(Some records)
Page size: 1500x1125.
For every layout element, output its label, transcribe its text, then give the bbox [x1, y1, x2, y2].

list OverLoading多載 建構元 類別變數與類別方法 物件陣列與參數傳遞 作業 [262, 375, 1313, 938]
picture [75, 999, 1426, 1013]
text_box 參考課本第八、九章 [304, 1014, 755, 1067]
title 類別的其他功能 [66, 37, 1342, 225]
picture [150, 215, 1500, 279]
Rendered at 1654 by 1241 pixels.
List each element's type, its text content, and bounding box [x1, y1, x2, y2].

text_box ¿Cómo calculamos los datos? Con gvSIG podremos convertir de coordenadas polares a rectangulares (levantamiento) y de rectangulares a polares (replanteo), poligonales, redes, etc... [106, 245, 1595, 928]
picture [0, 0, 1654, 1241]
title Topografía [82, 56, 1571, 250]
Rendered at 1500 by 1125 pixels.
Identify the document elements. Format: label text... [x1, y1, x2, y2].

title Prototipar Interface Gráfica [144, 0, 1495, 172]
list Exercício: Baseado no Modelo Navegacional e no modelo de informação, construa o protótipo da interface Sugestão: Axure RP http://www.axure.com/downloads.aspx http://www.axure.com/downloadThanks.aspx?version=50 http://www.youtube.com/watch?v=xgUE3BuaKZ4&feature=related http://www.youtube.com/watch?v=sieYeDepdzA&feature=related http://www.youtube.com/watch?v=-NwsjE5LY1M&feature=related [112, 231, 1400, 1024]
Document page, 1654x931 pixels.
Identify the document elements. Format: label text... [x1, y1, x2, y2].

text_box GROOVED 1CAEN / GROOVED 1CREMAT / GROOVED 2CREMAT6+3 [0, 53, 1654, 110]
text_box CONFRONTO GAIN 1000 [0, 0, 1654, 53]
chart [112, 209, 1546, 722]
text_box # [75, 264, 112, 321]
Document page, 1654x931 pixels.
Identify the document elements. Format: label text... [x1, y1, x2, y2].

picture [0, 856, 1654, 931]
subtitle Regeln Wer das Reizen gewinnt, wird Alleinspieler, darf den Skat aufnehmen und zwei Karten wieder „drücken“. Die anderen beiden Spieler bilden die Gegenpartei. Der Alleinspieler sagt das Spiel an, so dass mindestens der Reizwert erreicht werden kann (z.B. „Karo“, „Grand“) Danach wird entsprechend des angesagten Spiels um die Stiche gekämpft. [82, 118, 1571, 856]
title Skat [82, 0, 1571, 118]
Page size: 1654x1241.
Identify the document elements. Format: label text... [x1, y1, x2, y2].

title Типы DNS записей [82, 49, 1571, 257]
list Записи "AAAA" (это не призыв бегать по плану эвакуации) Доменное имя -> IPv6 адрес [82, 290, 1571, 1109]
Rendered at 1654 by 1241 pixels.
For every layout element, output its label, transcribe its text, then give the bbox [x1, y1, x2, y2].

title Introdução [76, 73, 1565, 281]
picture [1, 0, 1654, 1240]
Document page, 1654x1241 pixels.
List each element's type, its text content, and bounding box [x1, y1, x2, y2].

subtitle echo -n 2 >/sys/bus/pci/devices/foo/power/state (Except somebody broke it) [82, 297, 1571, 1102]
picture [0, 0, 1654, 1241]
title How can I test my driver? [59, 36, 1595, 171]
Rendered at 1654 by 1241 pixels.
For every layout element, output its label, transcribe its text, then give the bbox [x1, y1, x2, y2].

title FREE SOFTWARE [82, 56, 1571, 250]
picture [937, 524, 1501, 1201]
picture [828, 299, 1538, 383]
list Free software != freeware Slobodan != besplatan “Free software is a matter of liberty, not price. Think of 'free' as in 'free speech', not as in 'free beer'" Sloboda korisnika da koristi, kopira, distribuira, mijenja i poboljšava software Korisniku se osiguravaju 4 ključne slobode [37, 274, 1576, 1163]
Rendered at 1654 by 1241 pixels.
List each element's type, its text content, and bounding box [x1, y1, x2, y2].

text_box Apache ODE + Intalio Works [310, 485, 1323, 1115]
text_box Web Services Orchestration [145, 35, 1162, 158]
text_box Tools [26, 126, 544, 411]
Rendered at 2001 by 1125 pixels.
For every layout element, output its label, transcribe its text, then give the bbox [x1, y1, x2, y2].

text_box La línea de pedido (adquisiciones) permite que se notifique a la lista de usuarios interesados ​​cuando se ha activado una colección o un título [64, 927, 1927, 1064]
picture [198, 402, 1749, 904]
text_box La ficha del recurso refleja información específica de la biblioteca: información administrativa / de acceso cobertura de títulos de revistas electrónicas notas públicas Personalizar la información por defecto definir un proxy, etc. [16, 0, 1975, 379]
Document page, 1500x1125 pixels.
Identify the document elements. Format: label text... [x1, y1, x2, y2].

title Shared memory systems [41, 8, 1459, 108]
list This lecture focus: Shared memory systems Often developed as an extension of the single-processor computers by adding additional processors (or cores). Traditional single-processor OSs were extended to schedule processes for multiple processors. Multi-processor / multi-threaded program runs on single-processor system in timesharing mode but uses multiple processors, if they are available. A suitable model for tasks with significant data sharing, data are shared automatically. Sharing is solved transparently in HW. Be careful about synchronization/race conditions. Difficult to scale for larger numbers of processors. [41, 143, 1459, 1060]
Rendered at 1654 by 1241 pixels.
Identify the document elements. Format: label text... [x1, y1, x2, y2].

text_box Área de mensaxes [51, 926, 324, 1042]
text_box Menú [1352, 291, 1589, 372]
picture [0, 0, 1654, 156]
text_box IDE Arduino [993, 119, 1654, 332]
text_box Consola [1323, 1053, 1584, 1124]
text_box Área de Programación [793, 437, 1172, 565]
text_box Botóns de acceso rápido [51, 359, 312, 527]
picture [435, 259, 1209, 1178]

◆ Given exercise
Copy out every line of the listing above without any changes.

◆ Right answer
Page size: 1500x1125.
For every layout element, output its label, transcribe its text, then give the bbox [x1, y1, x2, y2].

list OverLoading多載 建構元 類別變數與類別方法 物件陣列與參數傳遞 作業 [262, 375, 1313, 938]
picture [75, 999, 1426, 1013]
text_box 參考課本第八、九章 [304, 1014, 755, 1067]
title 類別的其他功能 [66, 37, 1342, 225]
picture [150, 215, 1500, 279]
Rendered at 1654 by 1241 pixels.
List each element's type, its text content, and bounding box [x1, y1, x2, y2].

text_box ¿Cómo calculamos los datos? Con gvSIG podremos convertir de coordenadas polares a rectangulares (levantamiento) y de rectangulares a polares (replanteo), poligonales, redes, etc... [106, 245, 1595, 928]
picture [0, 0, 1654, 1241]
title Topografía [82, 56, 1571, 250]
Rendered at 1500 by 1125 pixels.
Identify the document elements. Format: label text... [x1, y1, x2, y2].

title Prototipar Interface Gráfica [144, 0, 1495, 172]
list Exercício: Baseado no Modelo Navegacional e no modelo de informação, construa o protótipo da interface Sugestão: Axure RP http://www.axure.com/downloads.aspx http://www.axure.com/downloadThanks.aspx?version=50 http://www.youtube.com/watch?v=xgUE3BuaKZ4&feature=related http://www.youtube.com/watch?v=sieYeDepdzA&feature=related http://www.youtube.com/watch?v=-NwsjE5LY1M&feature=related [112, 231, 1400, 1024]
Document page, 1654x931 pixels.
Identify the document elements. Format: label text... [x1, y1, x2, y2].

text_box GROOVED 1CAEN / GROOVED 1CREMAT / GROOVED 2CREMAT6+3 [0, 53, 1654, 110]
text_box CONFRONTO GAIN 1000 [0, 0, 1654, 53]
chart [112, 209, 1546, 722]
text_box # [75, 264, 112, 321]
Document page, 1654x931 pixels.
Identify the document elements. Format: label text... [x1, y1, x2, y2].

picture [0, 856, 1654, 931]
subtitle Regeln Wer das Reizen gewinnt, wird Alleinspieler, darf den Skat aufnehmen und zwei Karten wieder „drücken“. Die anderen beiden Spieler bilden die Gegenpartei. Der Alleinspieler sagt das Spiel an, so dass mindestens der Reizwert erreicht werden kann (z.B. „Karo“, „Grand“) Danach wird entsprechend des angesagten Spiels um die Stiche gekämpft. [82, 118, 1571, 856]
title Skat [82, 0, 1571, 118]
Page size: 1654x1241.
Identify the document elements. Format: label text... [x1, y1, x2, y2].

title Типы DNS записей [82, 49, 1571, 257]
list Записи "AAAA" (это не призыв бегать по плану эвакуации) Доменное имя -> IPv6 адрес [82, 290, 1571, 1109]
Rendered at 1654 by 1241 pixels.
For every layout element, output its label, transcribe its text, then give the bbox [x1, y1, x2, y2].

title Introdução [76, 73, 1565, 281]
picture [1, 0, 1654, 1240]
Document page, 1654x1241 pixels.
List each element's type, its text content, and bounding box [x1, y1, x2, y2].

subtitle echo -n 2 >/sys/bus/pci/devices/foo/power/state (Except somebody broke it) [82, 297, 1571, 1102]
picture [0, 0, 1654, 1241]
title How can I test my driver? [59, 36, 1595, 171]
Rendered at 1654 by 1241 pixels.
For every layout element, output its label, transcribe its text, then give the bbox [x1, y1, x2, y2].

title FREE SOFTWARE [82, 56, 1571, 250]
picture [937, 524, 1501, 1201]
picture [828, 299, 1538, 383]
list Free software != freeware Slobodan != besplatan “Free software is a matter of liberty, not price. Think of 'free' as in 'free speech', not as in 'free beer'" Sloboda korisnika da koristi, kopira, distribuira, mijenja i poboljšava software Korisniku se osiguravaju 4 ključne slobode [37, 274, 1576, 1163]
Rendered at 1654 by 1241 pixels.
List each element's type, its text content, and bounding box [x1, y1, x2, y2].

text_box Apache ODE + Intalio Works [310, 485, 1323, 1115]
text_box Web Services Orchestration [145, 35, 1162, 158]
text_box Tools [26, 126, 544, 411]
Rendered at 2001 by 1125 pixels.
For every layout element, output its label, transcribe its text, then give the bbox [x1, y1, x2, y2].

text_box La línea de pedido (adquisiciones) permite que se notifique a la lista de usuarios interesados ​​cuando se ha activado una colección o un título [64, 927, 1927, 1064]
picture [198, 402, 1749, 904]
text_box La ficha del recurso refleja información específica de la biblioteca: información administrativa / de acceso cobertura de títulos de revistas electrónicas notas públicas Personalizar la información por defecto definir un proxy, etc. [16, 0, 1975, 379]
Document page, 1500x1125 pixels.
Identify the document elements. Format: label text... [x1, y1, x2, y2].

title Shared memory systems [41, 8, 1459, 108]
list This lecture focus: Shared memory systems Often developed as an extension of the single-processor computers by adding additional processors (or cores). Traditional single-processor OSs were extended to schedule processes for multiple processors. Multi-processor / multi-threaded program runs on single-processor system in timesharing mode but uses multiple processors, if they are available. A suitable model for tasks with significant data sharing, data are shared automatically. Sharing is solved transparently in HW. Be careful about synchronization/race conditions. Difficult to scale for larger numbers of processors. [41, 143, 1459, 1060]
Rendered at 1654 by 1241 pixels.
Identify the document elements. Format: label text... [x1, y1, x2, y2].

text_box Área de mensaxes [51, 926, 324, 1042]
text_box Menú [1352, 291, 1589, 372]
picture [0, 0, 1654, 156]
text_box IDE Arduino [993, 119, 1654, 332]
text_box Consola [1323, 1053, 1584, 1124]
text_box Área de Programación [793, 437, 1172, 565]
text_box Botóns de acceso rápido [51, 359, 312, 527]
picture [435, 259, 1209, 1178]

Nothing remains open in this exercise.